WHAT YOU SHOULD DO: The records that follow are to be given again exactly. Do not carry over any image.

Start of GIVEN RECORDS

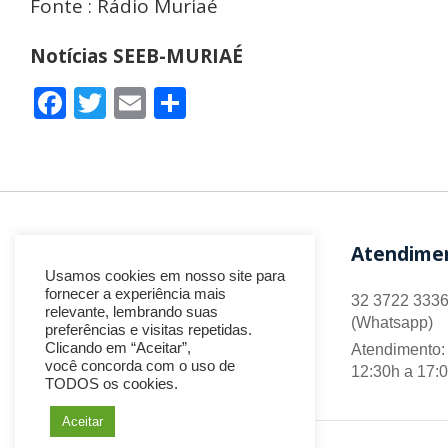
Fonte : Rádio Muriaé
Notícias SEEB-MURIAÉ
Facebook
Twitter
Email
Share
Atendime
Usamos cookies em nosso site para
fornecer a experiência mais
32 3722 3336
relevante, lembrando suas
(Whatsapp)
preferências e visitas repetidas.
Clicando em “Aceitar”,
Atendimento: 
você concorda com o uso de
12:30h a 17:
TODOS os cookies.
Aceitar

End of GIVEN RECORDS

OUTPUT:
Fonte : Rádio Muriaé
Notícias SEEB-MURIAÉ
Facebook
Twitter
Email
Share
Atendime
Usamos cookies em nosso site para
fornecer a experiência mais
32 3722 3336
relevante, lembrando suas
(Whatsapp)
preferências e visitas repetidas.
Clicando em “Aceitar”,
Atendimento: 
você concorda com o uso de
12:30h a 17:
TODOS os cookies.
Aceitar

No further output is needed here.